セ・リーグは8日、都内のホテルで臨時理事会を開き、予告先発制を今季の開幕戦から導入することを決めた。慎重な姿勢を見せていた阪神も賛成に回り、全会一致でまとまった。パ・リーグとの交流戦を含む全144試合で実施するが、ポストシーズンのクライマックスシリーズ(CS)、日本シリーズでは実施しない方針も固めた。

 観客動員が減少する現状に危機感を募らせるセ・リーグが、ファンサービスの一環として予告先発の導入を決めた。前回(1日)の理事会で態度を保留した阪神も、会議の冒頭で賛成を表明。6球団が足並みをそろえ、新制度の導入に合意した。

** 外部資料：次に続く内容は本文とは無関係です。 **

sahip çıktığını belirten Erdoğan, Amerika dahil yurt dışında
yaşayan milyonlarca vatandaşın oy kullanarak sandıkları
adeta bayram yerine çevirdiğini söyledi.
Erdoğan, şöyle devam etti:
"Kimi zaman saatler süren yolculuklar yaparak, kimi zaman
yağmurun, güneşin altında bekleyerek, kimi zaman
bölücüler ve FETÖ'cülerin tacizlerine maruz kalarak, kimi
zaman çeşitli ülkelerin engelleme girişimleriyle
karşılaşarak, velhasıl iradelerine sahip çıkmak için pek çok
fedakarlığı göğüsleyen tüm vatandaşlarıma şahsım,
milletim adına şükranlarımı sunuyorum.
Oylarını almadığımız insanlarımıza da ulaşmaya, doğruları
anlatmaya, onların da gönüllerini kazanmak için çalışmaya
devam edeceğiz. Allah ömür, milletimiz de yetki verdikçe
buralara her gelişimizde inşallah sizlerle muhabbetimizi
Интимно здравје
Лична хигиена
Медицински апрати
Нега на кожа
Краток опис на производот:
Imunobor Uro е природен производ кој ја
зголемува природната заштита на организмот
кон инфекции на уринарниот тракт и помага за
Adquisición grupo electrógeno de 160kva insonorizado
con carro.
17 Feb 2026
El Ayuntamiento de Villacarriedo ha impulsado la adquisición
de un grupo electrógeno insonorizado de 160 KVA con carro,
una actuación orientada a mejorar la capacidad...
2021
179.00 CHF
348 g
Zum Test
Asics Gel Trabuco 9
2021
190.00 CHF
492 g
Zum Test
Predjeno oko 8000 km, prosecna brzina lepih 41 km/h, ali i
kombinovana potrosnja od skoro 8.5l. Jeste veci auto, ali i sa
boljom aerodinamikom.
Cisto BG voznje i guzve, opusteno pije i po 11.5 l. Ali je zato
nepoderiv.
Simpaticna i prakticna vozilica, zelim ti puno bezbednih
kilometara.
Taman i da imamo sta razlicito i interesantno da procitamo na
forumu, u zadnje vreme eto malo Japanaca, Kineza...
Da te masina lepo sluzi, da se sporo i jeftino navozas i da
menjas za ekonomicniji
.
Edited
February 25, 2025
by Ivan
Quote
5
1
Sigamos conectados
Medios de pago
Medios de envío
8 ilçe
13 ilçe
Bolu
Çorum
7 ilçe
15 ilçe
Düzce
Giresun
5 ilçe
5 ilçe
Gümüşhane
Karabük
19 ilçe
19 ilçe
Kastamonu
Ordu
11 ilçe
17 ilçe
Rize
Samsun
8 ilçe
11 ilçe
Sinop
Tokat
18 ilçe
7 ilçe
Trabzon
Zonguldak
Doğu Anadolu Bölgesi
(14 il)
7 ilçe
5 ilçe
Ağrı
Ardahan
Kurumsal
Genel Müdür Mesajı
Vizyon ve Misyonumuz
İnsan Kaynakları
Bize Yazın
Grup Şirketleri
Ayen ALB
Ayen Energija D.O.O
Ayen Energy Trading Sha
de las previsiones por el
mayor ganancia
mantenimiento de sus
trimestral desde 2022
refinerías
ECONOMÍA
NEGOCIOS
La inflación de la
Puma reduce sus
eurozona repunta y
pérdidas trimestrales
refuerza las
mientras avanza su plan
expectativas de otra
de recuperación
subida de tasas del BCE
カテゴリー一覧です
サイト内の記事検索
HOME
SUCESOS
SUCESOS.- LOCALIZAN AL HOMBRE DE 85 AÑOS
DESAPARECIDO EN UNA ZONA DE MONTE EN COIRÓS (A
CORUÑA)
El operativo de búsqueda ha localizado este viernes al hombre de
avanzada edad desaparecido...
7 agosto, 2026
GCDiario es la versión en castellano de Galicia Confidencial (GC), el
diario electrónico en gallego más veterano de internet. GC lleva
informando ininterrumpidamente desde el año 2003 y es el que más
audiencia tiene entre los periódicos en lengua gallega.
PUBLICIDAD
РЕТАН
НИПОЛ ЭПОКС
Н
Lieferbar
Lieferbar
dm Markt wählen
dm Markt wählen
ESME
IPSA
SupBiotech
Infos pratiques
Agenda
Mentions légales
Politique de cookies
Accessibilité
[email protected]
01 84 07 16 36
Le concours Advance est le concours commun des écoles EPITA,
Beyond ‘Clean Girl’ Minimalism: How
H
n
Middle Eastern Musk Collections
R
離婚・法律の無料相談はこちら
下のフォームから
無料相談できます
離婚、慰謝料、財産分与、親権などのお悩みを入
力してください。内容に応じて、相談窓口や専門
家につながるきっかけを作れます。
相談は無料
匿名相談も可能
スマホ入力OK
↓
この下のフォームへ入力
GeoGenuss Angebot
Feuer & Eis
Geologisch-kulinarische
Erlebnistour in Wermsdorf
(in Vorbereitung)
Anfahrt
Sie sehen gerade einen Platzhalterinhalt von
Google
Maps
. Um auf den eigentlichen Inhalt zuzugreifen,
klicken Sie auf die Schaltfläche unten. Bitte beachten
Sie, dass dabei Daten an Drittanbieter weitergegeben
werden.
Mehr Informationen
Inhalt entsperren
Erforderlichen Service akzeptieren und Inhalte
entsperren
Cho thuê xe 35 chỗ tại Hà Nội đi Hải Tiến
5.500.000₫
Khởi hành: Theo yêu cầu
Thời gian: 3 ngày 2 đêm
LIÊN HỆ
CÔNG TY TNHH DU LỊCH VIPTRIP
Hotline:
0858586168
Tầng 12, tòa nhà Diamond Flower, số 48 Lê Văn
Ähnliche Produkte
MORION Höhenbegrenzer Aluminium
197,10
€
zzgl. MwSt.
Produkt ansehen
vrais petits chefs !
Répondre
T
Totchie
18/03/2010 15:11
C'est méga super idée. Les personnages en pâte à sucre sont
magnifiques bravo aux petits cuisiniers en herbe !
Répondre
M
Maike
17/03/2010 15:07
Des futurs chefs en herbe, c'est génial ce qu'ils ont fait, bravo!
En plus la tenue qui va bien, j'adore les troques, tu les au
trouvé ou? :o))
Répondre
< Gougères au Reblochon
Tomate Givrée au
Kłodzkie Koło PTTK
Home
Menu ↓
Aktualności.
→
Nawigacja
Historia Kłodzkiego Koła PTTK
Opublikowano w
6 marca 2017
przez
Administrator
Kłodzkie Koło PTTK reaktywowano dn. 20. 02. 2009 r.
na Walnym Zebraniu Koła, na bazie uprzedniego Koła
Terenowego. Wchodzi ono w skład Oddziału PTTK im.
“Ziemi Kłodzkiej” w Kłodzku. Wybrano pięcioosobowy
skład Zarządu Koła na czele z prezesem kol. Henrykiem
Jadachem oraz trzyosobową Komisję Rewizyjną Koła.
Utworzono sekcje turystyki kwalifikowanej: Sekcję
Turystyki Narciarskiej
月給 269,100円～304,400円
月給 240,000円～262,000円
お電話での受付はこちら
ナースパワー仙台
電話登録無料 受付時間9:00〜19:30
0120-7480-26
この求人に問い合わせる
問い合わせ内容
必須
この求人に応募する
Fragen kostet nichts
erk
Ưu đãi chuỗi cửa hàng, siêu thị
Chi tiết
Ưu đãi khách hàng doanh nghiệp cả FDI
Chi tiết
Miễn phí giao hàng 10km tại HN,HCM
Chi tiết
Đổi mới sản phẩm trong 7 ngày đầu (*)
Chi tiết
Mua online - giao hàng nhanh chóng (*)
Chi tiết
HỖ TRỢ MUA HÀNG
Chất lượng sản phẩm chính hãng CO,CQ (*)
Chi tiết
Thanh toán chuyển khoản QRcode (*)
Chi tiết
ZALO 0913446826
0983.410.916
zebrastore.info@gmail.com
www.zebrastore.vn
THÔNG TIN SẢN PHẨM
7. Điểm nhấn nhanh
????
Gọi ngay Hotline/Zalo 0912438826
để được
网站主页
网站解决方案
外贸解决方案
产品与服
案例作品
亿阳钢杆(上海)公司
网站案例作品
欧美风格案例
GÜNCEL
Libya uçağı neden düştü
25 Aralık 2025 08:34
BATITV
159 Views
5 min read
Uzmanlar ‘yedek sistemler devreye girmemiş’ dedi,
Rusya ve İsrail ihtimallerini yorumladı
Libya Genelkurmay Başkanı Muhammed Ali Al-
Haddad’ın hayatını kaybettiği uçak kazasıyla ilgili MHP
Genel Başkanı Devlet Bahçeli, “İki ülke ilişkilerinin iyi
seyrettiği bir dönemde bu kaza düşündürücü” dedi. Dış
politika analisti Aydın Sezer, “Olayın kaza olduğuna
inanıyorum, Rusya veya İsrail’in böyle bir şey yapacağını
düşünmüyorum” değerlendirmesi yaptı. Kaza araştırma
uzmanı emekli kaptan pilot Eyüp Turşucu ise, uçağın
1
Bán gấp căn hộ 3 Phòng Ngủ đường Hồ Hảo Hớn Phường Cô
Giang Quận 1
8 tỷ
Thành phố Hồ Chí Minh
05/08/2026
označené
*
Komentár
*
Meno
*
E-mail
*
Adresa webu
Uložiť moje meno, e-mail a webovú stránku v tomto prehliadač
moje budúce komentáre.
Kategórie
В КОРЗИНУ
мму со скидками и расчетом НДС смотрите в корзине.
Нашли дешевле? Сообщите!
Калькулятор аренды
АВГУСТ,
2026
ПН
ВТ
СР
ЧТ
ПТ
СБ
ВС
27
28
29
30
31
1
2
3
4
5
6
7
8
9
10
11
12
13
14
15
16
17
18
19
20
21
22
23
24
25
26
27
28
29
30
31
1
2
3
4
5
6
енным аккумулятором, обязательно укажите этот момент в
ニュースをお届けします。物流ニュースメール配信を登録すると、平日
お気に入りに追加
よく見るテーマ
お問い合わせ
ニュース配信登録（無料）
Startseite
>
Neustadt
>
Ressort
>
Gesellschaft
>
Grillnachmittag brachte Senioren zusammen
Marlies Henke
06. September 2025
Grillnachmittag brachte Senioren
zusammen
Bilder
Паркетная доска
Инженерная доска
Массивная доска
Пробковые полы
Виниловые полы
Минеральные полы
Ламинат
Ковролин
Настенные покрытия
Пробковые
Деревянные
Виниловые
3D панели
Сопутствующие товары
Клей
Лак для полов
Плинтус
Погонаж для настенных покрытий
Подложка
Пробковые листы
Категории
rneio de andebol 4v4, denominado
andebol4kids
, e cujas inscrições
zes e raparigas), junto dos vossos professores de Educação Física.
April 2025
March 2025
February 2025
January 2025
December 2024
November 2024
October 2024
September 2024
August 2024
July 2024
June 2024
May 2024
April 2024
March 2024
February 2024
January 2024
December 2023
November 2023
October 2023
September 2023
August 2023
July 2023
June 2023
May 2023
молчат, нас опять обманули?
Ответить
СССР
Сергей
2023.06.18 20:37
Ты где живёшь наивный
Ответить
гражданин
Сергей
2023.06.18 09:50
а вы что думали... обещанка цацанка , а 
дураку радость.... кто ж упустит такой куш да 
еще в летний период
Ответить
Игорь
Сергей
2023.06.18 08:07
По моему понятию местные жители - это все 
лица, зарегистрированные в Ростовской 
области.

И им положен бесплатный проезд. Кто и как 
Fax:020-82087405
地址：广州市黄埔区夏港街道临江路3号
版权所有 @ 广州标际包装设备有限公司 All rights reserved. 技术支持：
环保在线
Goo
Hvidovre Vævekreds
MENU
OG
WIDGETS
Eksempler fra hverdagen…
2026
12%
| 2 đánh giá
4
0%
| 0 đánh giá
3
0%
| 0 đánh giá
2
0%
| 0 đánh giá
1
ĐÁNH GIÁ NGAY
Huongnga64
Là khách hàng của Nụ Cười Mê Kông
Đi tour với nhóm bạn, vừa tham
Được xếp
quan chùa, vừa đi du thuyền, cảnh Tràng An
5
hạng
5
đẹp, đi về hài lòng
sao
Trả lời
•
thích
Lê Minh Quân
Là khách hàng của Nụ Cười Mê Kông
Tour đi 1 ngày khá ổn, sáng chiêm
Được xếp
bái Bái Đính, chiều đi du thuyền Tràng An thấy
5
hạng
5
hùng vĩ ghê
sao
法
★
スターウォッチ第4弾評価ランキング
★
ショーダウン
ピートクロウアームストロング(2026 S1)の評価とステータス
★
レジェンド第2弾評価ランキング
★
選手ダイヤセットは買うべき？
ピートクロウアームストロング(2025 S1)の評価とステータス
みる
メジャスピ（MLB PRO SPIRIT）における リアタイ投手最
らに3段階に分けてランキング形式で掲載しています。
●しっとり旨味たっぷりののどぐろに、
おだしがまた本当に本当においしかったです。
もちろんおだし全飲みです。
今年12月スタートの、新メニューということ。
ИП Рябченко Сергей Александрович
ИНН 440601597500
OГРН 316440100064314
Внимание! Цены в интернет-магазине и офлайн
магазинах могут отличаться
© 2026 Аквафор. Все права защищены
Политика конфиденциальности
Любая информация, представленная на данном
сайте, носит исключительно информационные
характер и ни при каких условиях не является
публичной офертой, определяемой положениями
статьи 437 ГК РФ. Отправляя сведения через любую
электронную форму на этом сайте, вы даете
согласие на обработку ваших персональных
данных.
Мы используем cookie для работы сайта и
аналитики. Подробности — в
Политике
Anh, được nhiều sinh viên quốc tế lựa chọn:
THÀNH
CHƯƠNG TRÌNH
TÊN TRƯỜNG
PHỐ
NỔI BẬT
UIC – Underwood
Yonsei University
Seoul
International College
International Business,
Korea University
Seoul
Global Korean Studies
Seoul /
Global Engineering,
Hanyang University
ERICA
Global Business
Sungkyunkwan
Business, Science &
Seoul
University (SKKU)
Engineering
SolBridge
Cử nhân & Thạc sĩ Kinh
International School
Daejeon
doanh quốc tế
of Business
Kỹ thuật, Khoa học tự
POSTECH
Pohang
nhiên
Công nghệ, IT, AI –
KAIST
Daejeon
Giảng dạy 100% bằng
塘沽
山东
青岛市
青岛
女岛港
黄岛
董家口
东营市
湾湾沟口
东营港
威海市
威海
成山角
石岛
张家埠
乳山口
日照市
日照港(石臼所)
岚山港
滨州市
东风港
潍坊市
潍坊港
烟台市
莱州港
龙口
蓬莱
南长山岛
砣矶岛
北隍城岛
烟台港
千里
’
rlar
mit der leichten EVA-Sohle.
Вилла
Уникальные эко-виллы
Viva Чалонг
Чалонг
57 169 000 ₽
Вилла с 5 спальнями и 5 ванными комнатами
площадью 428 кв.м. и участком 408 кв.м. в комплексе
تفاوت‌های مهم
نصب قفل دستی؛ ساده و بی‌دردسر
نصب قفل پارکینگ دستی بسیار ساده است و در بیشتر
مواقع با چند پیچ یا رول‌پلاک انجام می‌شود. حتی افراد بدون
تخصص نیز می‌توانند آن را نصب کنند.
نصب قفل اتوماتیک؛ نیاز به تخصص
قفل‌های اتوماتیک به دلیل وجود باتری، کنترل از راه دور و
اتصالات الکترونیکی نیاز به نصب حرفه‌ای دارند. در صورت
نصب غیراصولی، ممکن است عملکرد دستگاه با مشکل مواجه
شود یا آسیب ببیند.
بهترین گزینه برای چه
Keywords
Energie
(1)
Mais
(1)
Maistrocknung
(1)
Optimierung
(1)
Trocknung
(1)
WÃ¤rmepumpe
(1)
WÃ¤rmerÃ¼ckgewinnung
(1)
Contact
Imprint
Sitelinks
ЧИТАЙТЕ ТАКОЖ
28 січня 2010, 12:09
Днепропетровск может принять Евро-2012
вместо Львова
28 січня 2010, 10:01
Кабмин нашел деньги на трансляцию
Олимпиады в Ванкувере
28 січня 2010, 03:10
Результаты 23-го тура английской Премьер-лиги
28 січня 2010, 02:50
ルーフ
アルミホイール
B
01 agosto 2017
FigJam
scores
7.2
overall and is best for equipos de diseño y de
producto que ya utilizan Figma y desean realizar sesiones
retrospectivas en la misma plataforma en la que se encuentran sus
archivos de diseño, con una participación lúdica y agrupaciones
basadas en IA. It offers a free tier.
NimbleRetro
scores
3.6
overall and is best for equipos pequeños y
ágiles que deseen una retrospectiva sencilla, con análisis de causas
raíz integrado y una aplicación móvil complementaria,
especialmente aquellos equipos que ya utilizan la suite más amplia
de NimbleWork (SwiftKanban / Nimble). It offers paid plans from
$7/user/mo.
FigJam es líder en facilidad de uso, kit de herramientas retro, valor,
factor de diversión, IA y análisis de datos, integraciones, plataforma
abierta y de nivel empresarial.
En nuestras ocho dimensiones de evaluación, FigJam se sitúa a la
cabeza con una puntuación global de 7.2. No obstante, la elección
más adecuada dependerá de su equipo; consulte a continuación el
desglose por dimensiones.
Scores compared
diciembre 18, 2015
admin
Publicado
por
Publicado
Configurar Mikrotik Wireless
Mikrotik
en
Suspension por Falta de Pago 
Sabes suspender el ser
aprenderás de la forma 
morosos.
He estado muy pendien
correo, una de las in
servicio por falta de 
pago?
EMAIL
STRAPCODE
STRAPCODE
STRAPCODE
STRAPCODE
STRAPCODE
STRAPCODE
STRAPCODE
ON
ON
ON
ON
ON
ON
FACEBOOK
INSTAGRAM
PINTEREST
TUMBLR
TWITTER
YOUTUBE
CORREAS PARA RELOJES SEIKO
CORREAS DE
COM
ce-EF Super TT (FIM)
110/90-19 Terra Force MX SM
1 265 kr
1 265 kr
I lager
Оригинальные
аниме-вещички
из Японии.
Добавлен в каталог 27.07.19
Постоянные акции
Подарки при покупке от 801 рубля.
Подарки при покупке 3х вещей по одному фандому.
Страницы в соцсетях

 集客への効果を示す確かなデータはなく、先発の読み合いを楽しみにしているコアなファンもいる。そういう否定的な声を踏まえた上で導入に踏み切った。理事長を務める中日佐藤球団代表は「先発投手の調整」や「メディアへの露出」をメリットに挙げたほか、「新規ファンの開拓」の効果にも期待を寄せた。同代表は「野球に詳しくない方、距離を置かれていた方に広く情報を提供しようじゃないか、ということ」と、力を込めた。

 パが行っているCSの予告先発については、阪神などの反対もあり導入を見送った。短期決戦ならではの楽しみを、ファンに提供するのが狙い。佐藤代表は「中2日や中3日での投球なども考えられる。シーズン中と同様のルールにすることは難しい」と、説明。日本シリーズについても、同様の理由で採用しない方向で意見が一致した。

 1年限りの試験的な導入ではなく、来季以降も継続していく方向性も確認した。佐藤代表は「効果についてはシーズン中、またはシーズン後に6球団で集まって検証していこうじゃないか、という話になった。しかし、原則的には来季以降も続けていきたい」と、腰を据えて取り組む構えを見せた。

 ◆予告先発の実施方法

 基本的にパと同じ。前日の試合開始予定1時間前までに所定の用紙に記入、監督署名の上、各リーグ運営部へファクス送信する。試合前日が移動日、チーム休日にあたる場合は、午後3時までに手続きし、午後3時に発表。開幕戦は前日の午後1時までに手続きし、同日午後3時に発表される。先発予定の投手がアクシデントで登板不能となった場合などを除き、原則として発表後の変更はできない。メンバー交換時刻を過ぎてから変更となった場合、打順表の書き換えは認められない。